(Dataset entries)

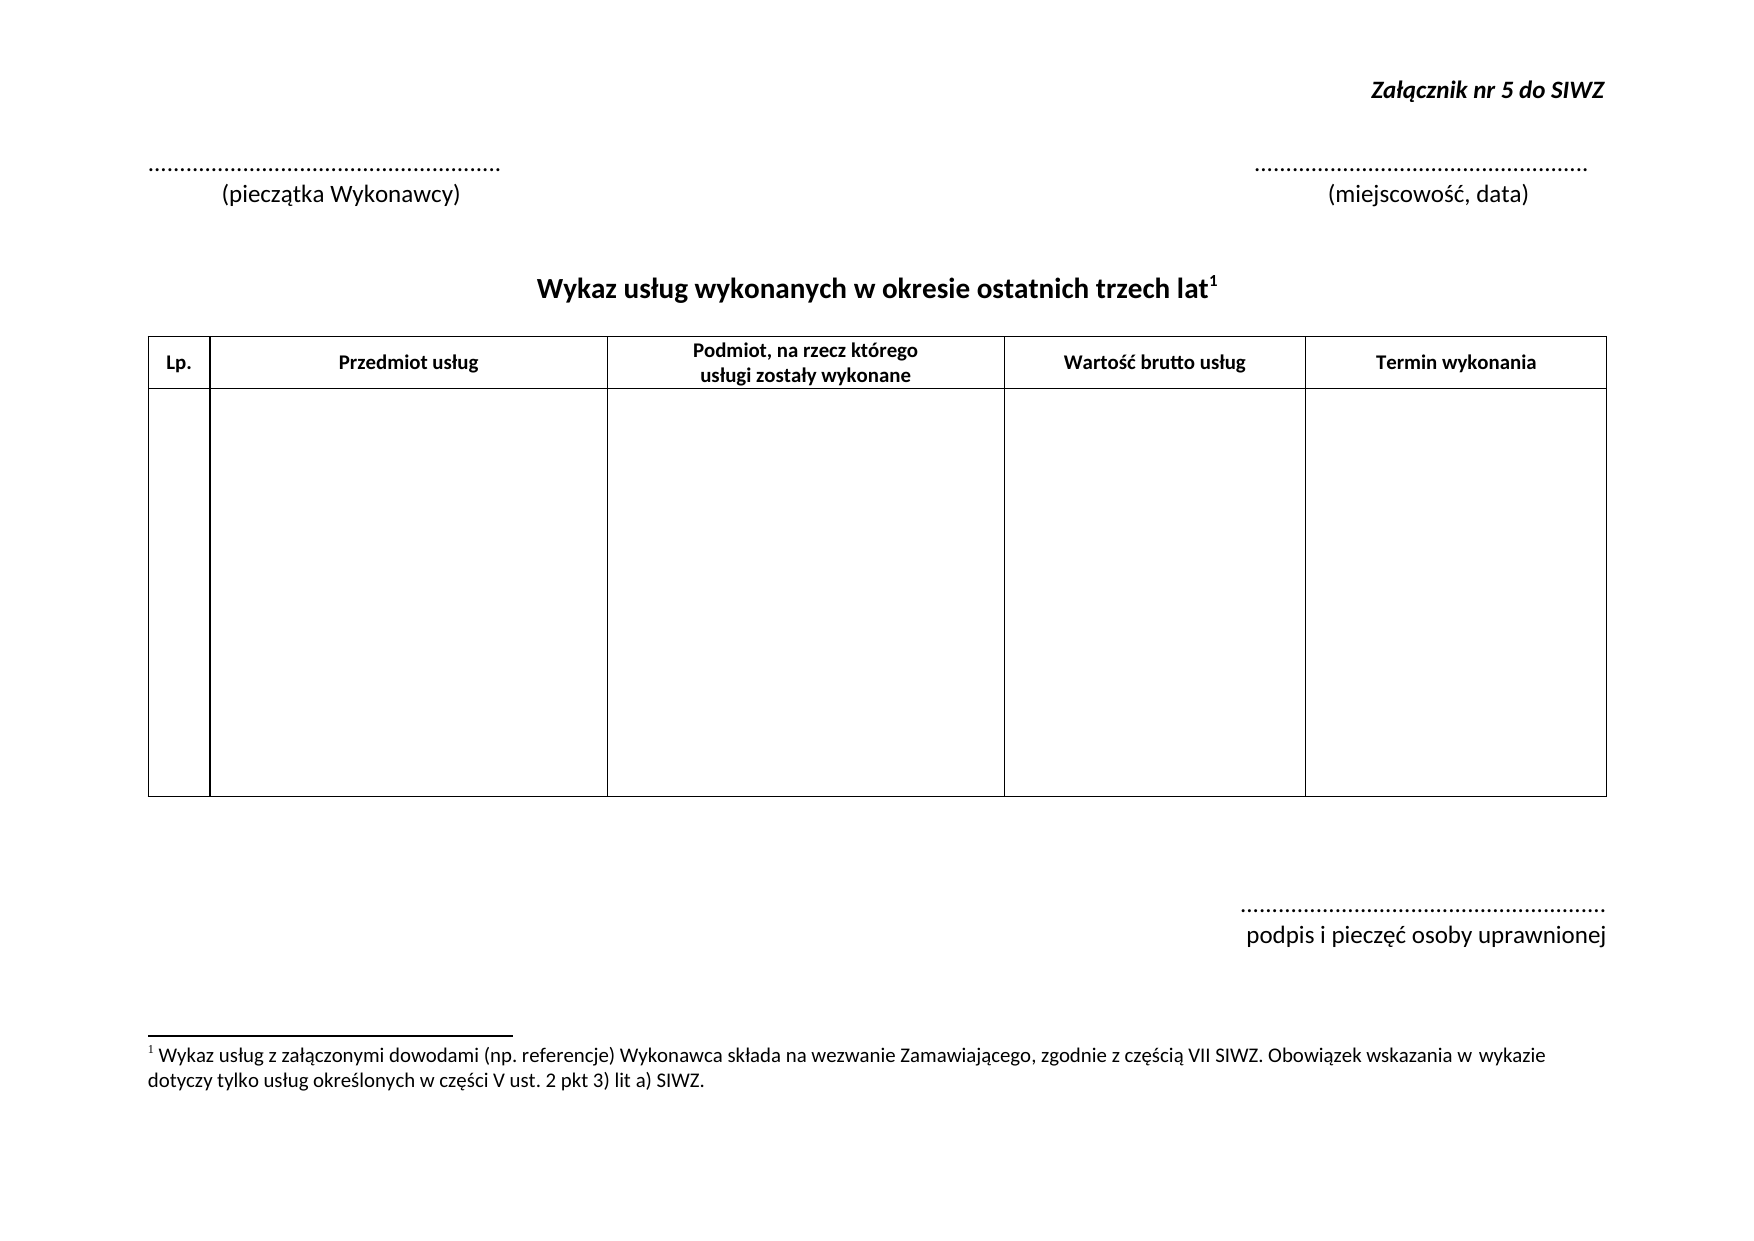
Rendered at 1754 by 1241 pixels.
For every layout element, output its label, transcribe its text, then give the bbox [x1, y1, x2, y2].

text podpis i pieczęć osoby uprawnionej [148, 919, 1606, 949]
table_header Przedmiot usług [211, 337, 607, 388]
text (pieczątka Wykonawcy) (miejscowość, data) [148, 178, 1606, 209]
table_cell [211, 389, 607, 796]
table_header Lp. [149, 337, 209, 388]
table_header Termin wykonania [1306, 337, 1606, 388]
table_header Podmiot, na rzecz którego usługi zostały wykonane [608, 337, 1004, 388]
table_cell [1306, 389, 1606, 796]
text Wykaz usług wykonanych w okresie ostatnich trzech lat [148, 270, 1606, 305]
text ........................................................ ..................................................... [148, 148, 1606, 178]
table_cell [149, 389, 209, 796]
table_header Wartość brutto usług [1005, 337, 1305, 388]
table_cell [608, 389, 1004, 796]
text .......................................................... [148, 888, 1606, 919]
table_cell [1005, 389, 1305, 796]
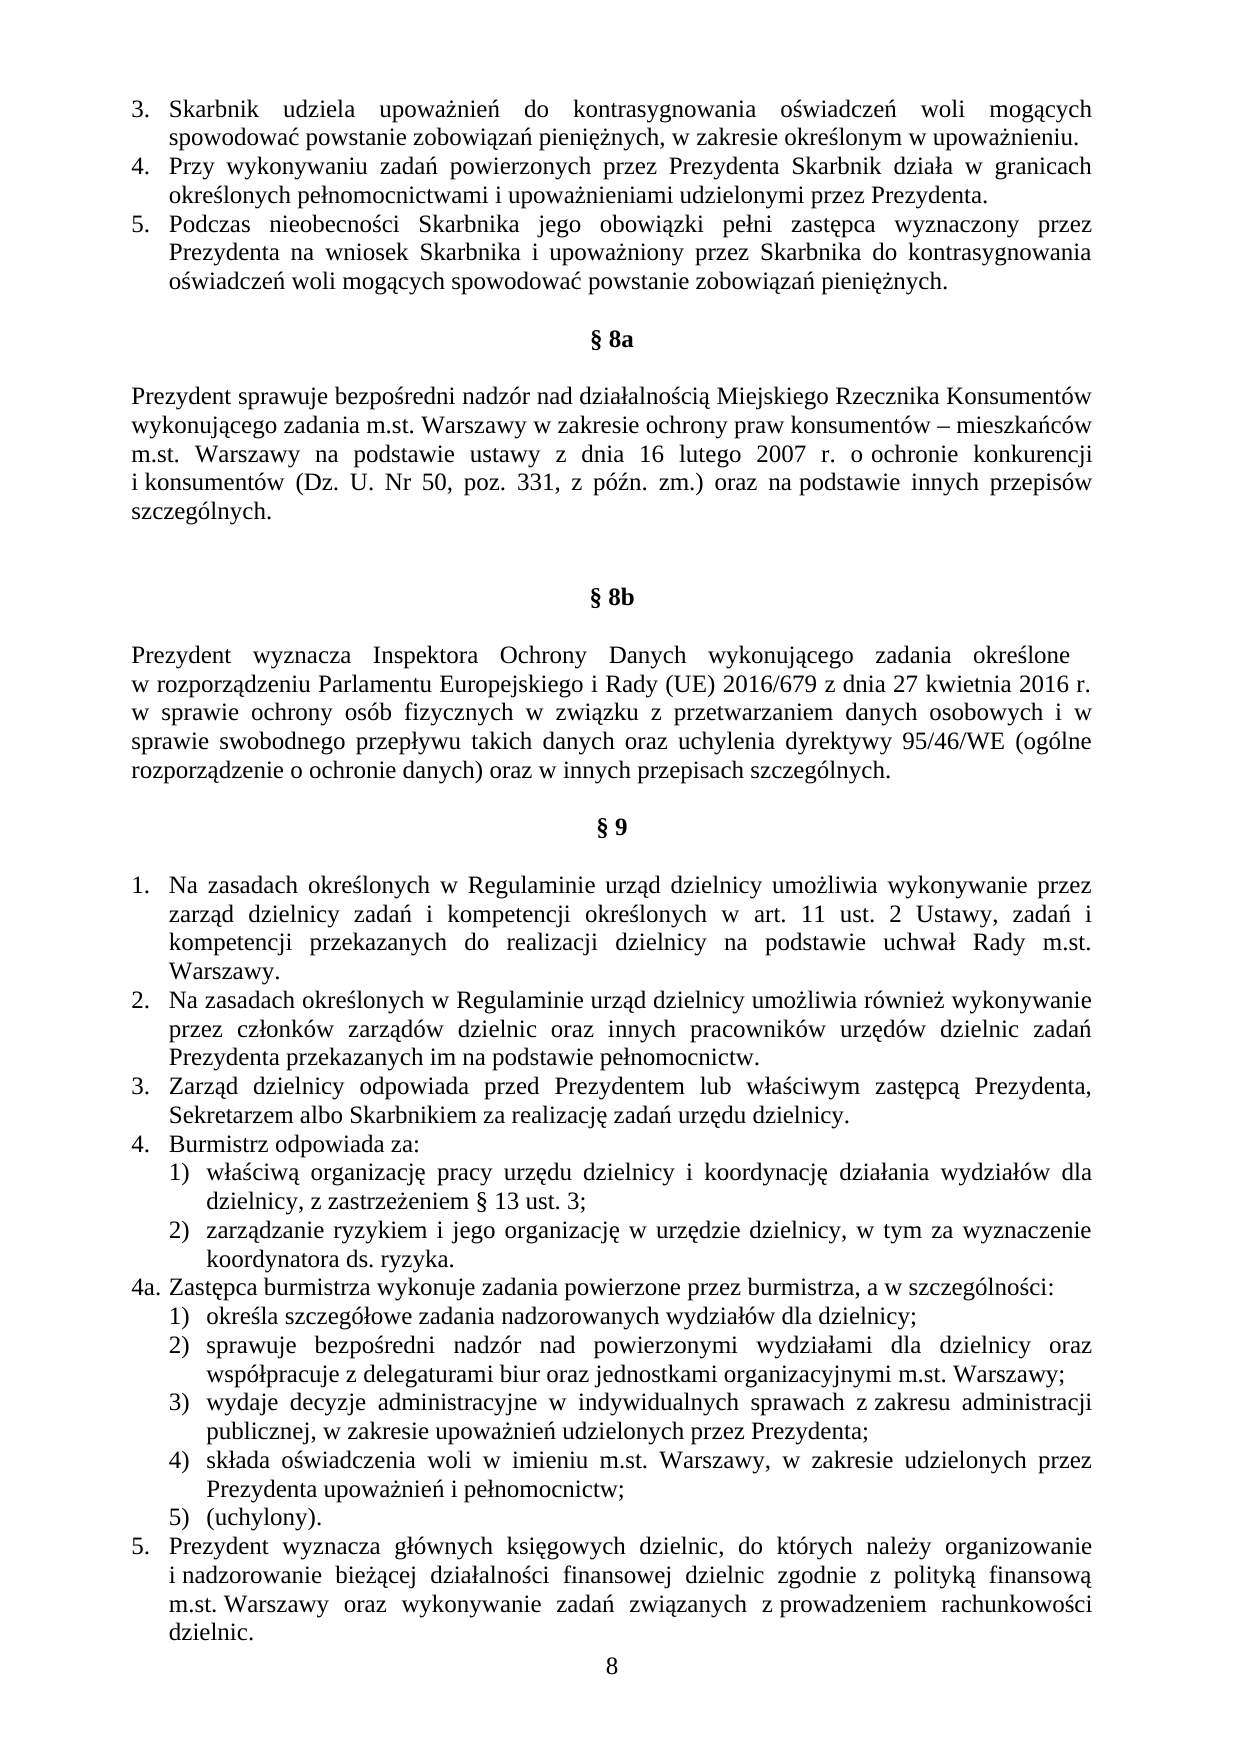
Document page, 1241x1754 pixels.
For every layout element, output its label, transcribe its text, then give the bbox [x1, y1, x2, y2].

list sprawuje bezpośredni nadzór nad powierzonymi wydziałami dla dzielnicy oraz współpracuje z delegaturami biur oraz jednostkami organizacyjnymi m.st. Warszawy; [169, 1330, 1092, 1387]
text Prezydent wyznacza Inspektora Ochrony Danych wykonującego zadania określone w rozporządzeniu Parlamentu Europejskiego i Rady (UE) 2016/679 z dnia 27 kwietnia 2016 r. w sprawie ochrony osób fizycznych w związku z przetwarzaniem danych osobowych i w sprawie swobodnego przepływu takich danych oraz uchylenia dyrektywy 95/46/WE (ogólne rozporządzenie o ochronie danych) oraz w innych przepisach szczególnych. [131, 640, 1092, 784]
text 4a. Zastępca burmistrza wykonuje zadania powierzone przez burmistrza, a w szczególności: [131, 1272, 1092, 1301]
list zarządzanie ryzykiem i jego organizację w urzędzie dzielnicy, w tym za wyznaczenie koordynatora ds. ryzyka. [169, 1215, 1092, 1272]
list (uchylony). [169, 1502, 1092, 1531]
list Przy wykonywaniu zadań powierzonych przez Prezydenta Skarbnik działa w granicach określonych pełnomocnictwami i upoważnieniami udzielonymi przez Prezydenta. [131, 151, 1092, 209]
list Podczas nieobecności Skarbnika jego obowiązki pełni zastępca wyznaczony przez Prezydenta na wniosek Skarbnika i upoważniony przez Skarbnika do kontrasygnowania oświadczeń woli mogących spowodować powstanie zobowiązań pieniężnych. [131, 209, 1092, 295]
text Prezydent sprawuje bezpośredni nadzór nad działalnością Miejskiego Rzecznika Konsumentów wykonującego zadania m.st. Warszawy w zakresie ochrony praw konsumentów – mieszkańców m.st. Warszawy na podstawie ustawy z dnia 16 lutego 2007 r. o ochronie konkurencji i konsumentów (Dz. U. Nr 50, poz. 331, z późn. zm.) oraz na podstawie innych przepisów szczególnych. [131, 381, 1092, 525]
list określa szczegółowe zadania nadzorowanych wydziałów dla dzielnicy; [169, 1301, 1092, 1330]
text § 8b [131, 582, 1092, 611]
list wydaje decyzje administracyjne w indywidualnych sprawach z zakresu administracji publicznej, w zakresie upoważnień udzielonych przez Prezydenta; [169, 1387, 1092, 1445]
list właściwą organizację pracy urzędu dzielnicy i koordynację działania wydziałów dla dzielnicy, z zastrzeżeniem § 13 ust. 3; [169, 1157, 1092, 1215]
list Na zasadach określonych w Regulaminie urząd dzielnicy umożliwia również wykonywanie przez członków zarządów dzielnic oraz innych pracowników urzędów dzielnic zadań Prezydenta przekazanych im na podstawie pełnomocnictw. [131, 985, 1092, 1071]
list składa oświadczenia woli w imieniu m.st. Warszawy, w zakresie udzielonych przez Prezydenta upoważnień i pełnomocnictw; [169, 1445, 1092, 1502]
list Zarząd dzielnicy odpowiada przed Prezydentem lub właściwym zastępcą Prezydenta, Sekretarzem albo Skarbnikiem za realizację zadań urzędu dzielnicy. [131, 1071, 1092, 1129]
subtitle § 9 [131, 812, 1092, 841]
list Prezydent wyznacza głównych księgowych dzielnic, do których należy organizowanie i nadzorowanie bieżącej działalności finansowej dzielnic zgodnie z polityką finansową m.st. Warszawy oraz wykonywanie zadań związanych z prowadzeniem rachunkowości dzielnic. [131, 1531, 1092, 1646]
text § 8a [131, 324, 1092, 352]
list Burmistrz odpowiada za: [131, 1129, 1092, 1157]
list Skarbnik udziela upoważnień do kontrasygnowania oświadczeń woli mogących spowodować powstanie zobowiązań pieniężnych, w zakresie określonym w upoważnieniu. [131, 94, 1092, 151]
list Na zasadach określonych w Regulaminie urząd dzielnicy umożliwia wykonywanie przez zarząd dzielnicy zadań i kompetencji określonych w art. 11 ust. 2 Ustawy, zadań i kompetencji przekazanych do realizacji dzielnicy na podstawie uchwał Rady m.st. Warszawy. [131, 870, 1092, 985]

Request: Without any pictures, please reproduce the full set of entries.

Response for this exercise:
Rendered at 1754 by 1241 pixels.
For every layout element, output its label, transcribe its text, then give the bbox [x1, y1, x2, y2].

text podpis i pieczęć osoby uprawnionej [148, 919, 1606, 949]
table_header Przedmiot usług [211, 337, 607, 388]
text (pieczątka Wykonawcy) (miejscowość, data) [148, 178, 1606, 209]
table_cell [211, 389, 607, 796]
table_header Lp. [149, 337, 209, 388]
table_header Termin wykonania [1306, 337, 1606, 388]
table_header Podmiot, na rzecz którego usługi zostały wykonane [608, 337, 1004, 388]
table_cell [1306, 389, 1606, 796]
text Wykaz usług wykonanych w okresie ostatnich trzech lat [148, 270, 1606, 305]
text ........................................................ ..................................................... [148, 148, 1606, 178]
table_cell [149, 389, 209, 796]
table_header Wartość brutto usług [1005, 337, 1305, 388]
table_cell [608, 389, 1004, 796]
text .......................................................... [148, 888, 1606, 919]
table_cell [1005, 389, 1305, 796]
Document page, 1241x1754 pixels.
For every layout element, output its label, transcribe its text, then give the bbox [x1, y1, x2, y2].

list sprawuje bezpośredni nadzór nad powierzonymi wydziałami dla dzielnicy oraz współpracuje z delegaturami biur oraz jednostkami organizacyjnymi m.st. Warszawy; [169, 1330, 1092, 1387]
text Prezydent wyznacza Inspektora Ochrony Danych wykonującego zadania określone w rozporządzeniu Parlamentu Europejskiego i Rady (UE) 2016/679 z dnia 27 kwietnia 2016 r. w sprawie ochrony osób fizycznych w związku z przetwarzaniem danych osobowych i w sprawie swobodnego przepływu takich danych oraz uchylenia dyrektywy 95/46/WE (ogólne rozporządzenie o ochronie danych) oraz w innych przepisach szczególnych. [131, 640, 1092, 784]
text 4a. Zastępca burmistrza wykonuje zadania powierzone przez burmistrza, a w szczególności: [131, 1272, 1092, 1301]
list zarządzanie ryzykiem i jego organizację w urzędzie dzielnicy, w tym za wyznaczenie koordynatora ds. ryzyka. [169, 1215, 1092, 1272]
list (uchylony). [169, 1502, 1092, 1531]
list Przy wykonywaniu zadań powierzonych przez Prezydenta Skarbnik działa w granicach określonych pełnomocnictwami i upoważnieniami udzielonymi przez Prezydenta. [131, 151, 1092, 209]
list Podczas nieobecności Skarbnika jego obowiązki pełni zastępca wyznaczony przez Prezydenta na wniosek Skarbnika i upoważniony przez Skarbnika do kontrasygnowania oświadczeń woli mogących spowodować powstanie zobowiązań pieniężnych. [131, 209, 1092, 295]
text Prezydent sprawuje bezpośredni nadzór nad działalnością Miejskiego Rzecznika Konsumentów wykonującego zadania m.st. Warszawy w zakresie ochrony praw konsumentów – mieszkańców m.st. Warszawy na podstawie ustawy z dnia 16 lutego 2007 r. o ochronie konkurencji i konsumentów (Dz. U. Nr 50, poz. 331, z późn. zm.) oraz na podstawie innych przepisów szczególnych. [131, 381, 1092, 525]
list określa szczegółowe zadania nadzorowanych wydziałów dla dzielnicy; [169, 1301, 1092, 1330]
text § 8b [131, 582, 1092, 611]
list wydaje decyzje administracyjne w indywidualnych sprawach z zakresu administracji publicznej, w zakresie upoważnień udzielonych przez Prezydenta; [169, 1387, 1092, 1445]
list właściwą organizację pracy urzędu dzielnicy i koordynację działania wydziałów dla dzielnicy, z zastrzeżeniem § 13 ust. 3; [169, 1157, 1092, 1215]
list Na zasadach określonych w Regulaminie urząd dzielnicy umożliwia również wykonywanie przez członków zarządów dzielnic oraz innych pracowników urzędów dzielnic zadań Prezydenta przekazanych im na podstawie pełnomocnictw. [131, 985, 1092, 1071]
list składa oświadczenia woli w imieniu m.st. Warszawy, w zakresie udzielonych przez Prezydenta upoważnień i pełnomocnictw; [169, 1445, 1092, 1502]
list Zarząd dzielnicy odpowiada przed Prezydentem lub właściwym zastępcą Prezydenta, Sekretarzem albo Skarbnikiem za realizację zadań urzędu dzielnicy. [131, 1071, 1092, 1129]
subtitle § 9 [131, 812, 1092, 841]
list Prezydent wyznacza głównych księgowych dzielnic, do których należy organizowanie i nadzorowanie bieżącej działalności finansowej dzielnic zgodnie z polityką finansową m.st. Warszawy oraz wykonywanie zadań związanych z prowadzeniem rachunkowości dzielnic. [131, 1531, 1092, 1646]
text § 8a [131, 324, 1092, 352]
list Burmistrz odpowiada za: [131, 1129, 1092, 1157]
list Skarbnik udziela upoważnień do kontrasygnowania oświadczeń woli mogących spowodować powstanie zobowiązań pieniężnych, w zakresie określonym w upoważnieniu. [131, 94, 1092, 151]
list Na zasadach określonych w Regulaminie urząd dzielnicy umożliwia wykonywanie przez zarząd dzielnicy zadań i kompetencji określonych w art. 11 ust. 2 Ustawy, zadań i kompetencji przekazanych do realizacji dzielnicy na podstawie uchwał Rady m.st. Warszawy. [131, 870, 1092, 985]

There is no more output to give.